Attorneys closer to choosing jury in Gerlach’s manslaughter trial
The list of possible jurors in Gail Gerlach’s manslaughter trial shrank Monday as attorneys weeded out people with strong opinions in a widely publicized case that touches on self-defense and the appropriate use of force to stop property theft.
Jury selection continues today along with a series of legal arguments, including one centering on whether the jury can be told of the criminal history of Brendon Kaluza-Graham, the 25-year-old who stole Gerlach’s idling SUV from his driveway.
Gerlach then shot and killed Kaluza-Graham as the SUV sped away in north Spokane.
Monday began with about 100 potential jurors filling the courtroom presided over by Superior Court Judge Annette Plese. Several said they had heard a lot about the case.
“The person who stole the car made a bad decision that he paid for,” said one potential juror when asked if she’d developed an opinion of the case that began March 25, 2013. Several others shared similar outlooks.
If convicted of manslaughter, Gerlach faces up to a decade in prison.
“We’re not trying to find people who haven’t heard about this case,” defense attorney David Stevens said after one of the potential jurors who said they heard of the case was challenged by prosecutors. “We’re looking for people who can put those things aside.”

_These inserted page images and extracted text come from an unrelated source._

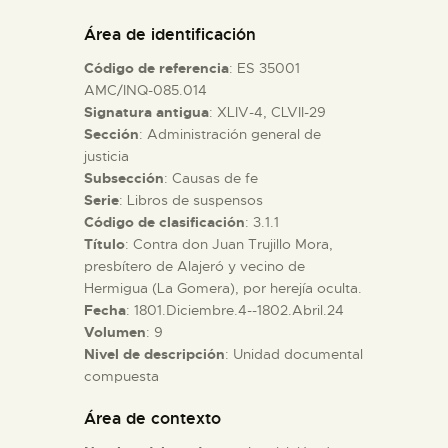
DIDÁCTICA
Área de identificación
Código de referencia
: ES 35001
ESPAÑOL
AMC/INQ-085.014
Signatura antigua
: XLIV-4, CLVII-29
Sección
: Administración general de
PREPARAR LA VISITA
justicia
Subsección
: Causas de fe
ACTIVIDADES
Serie
: Libros de suspensos
Código de clasificación
: 3.1.1
Título
: Contra don Juan Trujillo Mora,
█
presbítero de Alajeró y vecino de
Hermigua (La Gomera), por herejía oculta.
Fecha
: 1801.Diciembre.4--1802.Abril.24
EL MUSEO
Volumen
: 9
Nivel de descripción
: Unidad documental
compuesta
COLECCIONES
Área de contexto
DIDÁCTICA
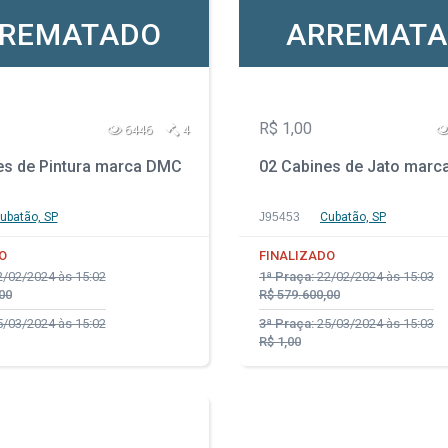
REMATADO
ARREMAT
R$ 1,00
6446
4
es de Pintura marca DMC
02 Cabines de Jato mar
ubatão, SP
J95453
Cubatão, SP
O
FINALIZADO
/02/2024 às 15:02
1ª Praça:
22/02/2024 às 15:03
00
R$ 579.600,00
/03/2024 às 15:02
3ª Praça:
25/03/2024 às 15:03
R$ 1,00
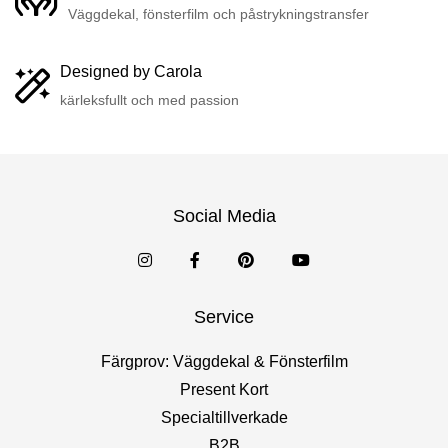
Väggdekal, fönsterfilm och påstrykningstransfer
Designed by Carola
kärleksfullt och med passion
Social Media
Service
Färgprov: Väggdekal & Fönsterfilm
Present Kort
Specialtillverkade
B2B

Plese earlier ruled that Gerlach’s wife, Sharon Gerlach, could not attend the trial. She is a possible witness to the shooting.
“I understand the defense’s indication that she would provide emotional support,” prosecuting attorney Deric Martin said. “I am sympathetic to that position. But I don’t think that concern should outweigh the proper exclusion of witnesses.”

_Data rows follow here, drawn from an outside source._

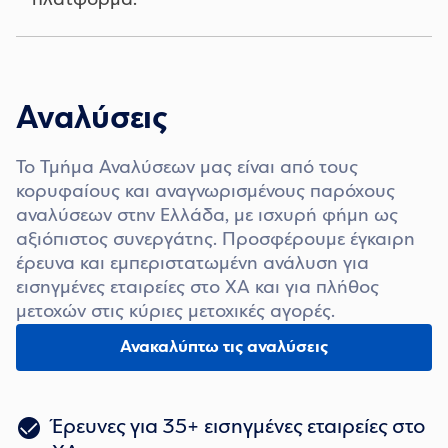
πλατφόρμα.
Αναλύσεις
Το Τμήμα Αναλύσεων μας είναι από τους
κορυφαίους και αναγνωρισμένους παρόχους
αναλύσεων στην Ελλάδα, με ισχυρή φήμη ως
αξιόπιστος συνεργάτης. Προσφέρουμε έγκαιρη
έρευνα και εμπεριστατωμένη ανάλυση για
εισηγμένες εταιρείες στο ΧΑ και για πλήθος
μετοχών στις κύριες μετοχικές αγορές.
Ανακαλύπτω τις αναλύσεις
Έρευνες για 35+ εισηγμένες εταιρείες στο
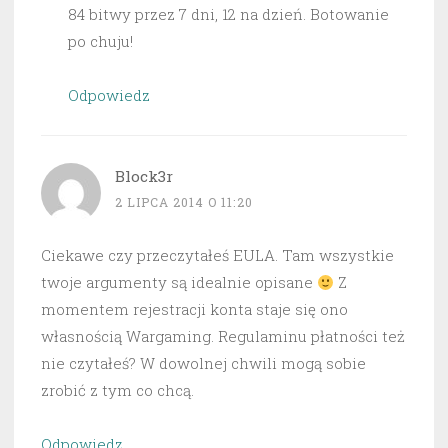
84 bitwy przez 7 dni, 12 na dzień. Botowanie
po chuju!
Odpowiedz
Block3r
2 LIPCA 2014 O 11:20
Ciekawe czy przeczytałeś EULA. Tam wszystkie
twoje argumenty są idealnie opisane
Z
momentem rejestracji konta staje się ono
własnością Wargaming. Regulaminu płatności też
nie czytałeś? W dowolnej chwili mogą sobie
zrobić z tym co chcą.
Odpowiedz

She shared an embrace and private words with her husband after the decision was rendered.
Almost all those who filed into the courtroom after completing a preliminary eight-question survey said they’d heard something about the case from the news or social media. Most related a sketch of the details of that morning, including information relayed in police reports that Kaluza-Graham entered the car while it was running before being shot once in the back of the head by Gerlach, who left the car idling to warm up before driving his wife to work.
One potential juror, who was not challenged by either side, said he reads the newspaper in its entirety every morning but that shouldn’t keep him from sitting on the jury.
“When you read the newspaper cover to cover every day, there’s a lot of things you ignore,” he said, to some laughter in the courtroom.
Attorneys will question potential jurors in greater detail today in an attempt to whittle the list further to 12 people and at least two alternates. Plese will also decide on the admissibility of certain evidence, including Kaluza-Graham’s alleged drug use the morning of the shooting and other criminal history. Defense attorneys also want to introduce testimony about the protocol of investigators handling officer-involved shootings.
The trial is expected to last at least a week. Arguments in the case may not begin until Wednesday.